6 de agosto de 2026
La resistencia de los prácticos obligó al Ejecutivo a frenar el decreto 690, normalizar el comercio exterior y abrir una mesa de negociación sobre la actividad.
El conflicto entre el Gobierno nacional y los prácticos portuarios comenzó a encaminarse luego de que las autoridades resolvieran suspender la aplicación del decreto 690, que introducía importantes cambios en la regulación de la actividad. La decisión permitió normalizar progresivamente el movimiento de buques y las operaciones de comercio exterior.
Los prácticos cumplen una función esencial para el ingreso, la navegación y la salida de las embarcaciones en puertos, canales y vías navegables.
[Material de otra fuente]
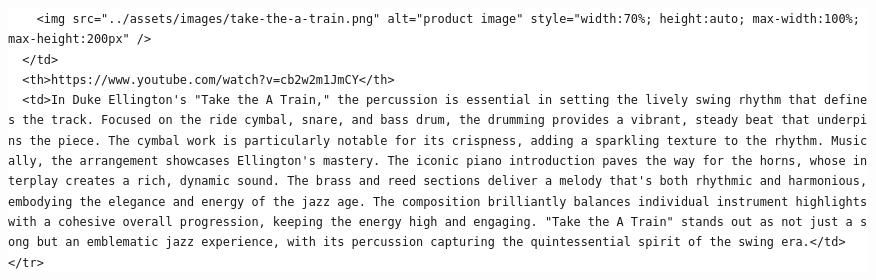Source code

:         <img src="../assets/images/take-the-a-train.png" alt="product image" style="width:70%; height:auto; max-width:100%; max-height:200px" />
      </td>
      <th>https://www.youtube.com/watch?v=cb2w2m1JmCY</th>
      <td>In Duke Ellington's "Take the A Train," the percussion is essential in setting the lively swing rhythm that defines the track. Focused on the ride cymbal, snare, and bass drum, the drumming provides a vibrant, steady beat that underpins the piece. The cymbal work is particularly notable for its crispness, adding a sparkling texture to the rhythm. Musically, the arrangement showcases Ellington's mastery. The iconic piano introduction paves the way for the horns, whose interplay creates a rich, dynamic sound. The brass and reed sections deliver a melody that's both rhythmic and harmonious, embodying the elegance and energy of the jazz age. The composition brilliantly balances individual instrument highlights with a cohesive overall progression, keeping the energy high and engaging. "Take the A Train" stands out as not just a song but an emblematic jazz experience, with its percussion capturing the quintessential spirit of the swing era.</td>
    </tr>
  </tbody>
</table>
Se trata de profesionales especializados que asesoran a los capitanes y conocen las características particulares de cada zona, como profundidades, corrientes y condiciones de maniobra.
El decreto impulsado por el área de Desregulación había modificado las reglas de funcionamiento del sector y generado un fuerte rechazo entre los trabajadores. Las organizaciones que los representan advirtieron que la reforma podía afectar la seguridad de la navegación, las condiciones laborales y la calidad de un servicio estratégico.
Frente a la falta de respuestas, los prácticos iniciaron medidas de fuerza que impactaron directamente sobre el comercio exterior. La paralización provocó demoras en las terminales y dificultades para el ingreso y egreso de embarcaciones, lo que encendió las alarmas entre empresas exportadoras, autoridades portuarias y sectores productivos.
La magnitud del conflicto obligó al Gobierno a revisar su posición. Tras varias reuniones, se acordó suspender temporalmente los cambios y conformar una mesa de negociación para discutir una nueva regulación. La marcha atrás permitió destrabar las operaciones, aunque los puntos de fondo todavía deberán ser tratados.
Desde el sector señalaron que nunca existió una negativa a discutir modificaciones o mejoras, pero reclamaron que cualquier reforma sea realizada con participación de los profesionales. También remarcaron que las decisiones sobre navegación no pueden tomarse únicamente con criterios de reducción de costos o desregulación económica.
El conflicto volvió a colocar a Federico Sturzenegger en el centro de la escena. La reforma había sido presentada como parte del proceso de desregulación impulsado por el Gobierno, pero terminó generando una crisis operativa que obligó a las autoridades a suspender su aplicación.
La experiencia puso en evidencia los riesgos de modificar actividades técnicas y estratégicas sin contemplar la opinión de quienes las realizan. La seguridad portuaria, la protección ambiental y el funcionamiento del comercio exterior dependen de procedimientos que requieren experiencia, controles y responsabilidades claramente establecidas.
Con la suspensión del decreto, los servicios comenzaron a normalizarse y los buques retomaron sus operaciones. La mesa de diálogo deberá definir ahora una regulación definitiva que garantice el funcionamiento de los puertos sin poner en riesgo la seguridad, las condiciones laborales ni la soberanía sobre las vías navegables.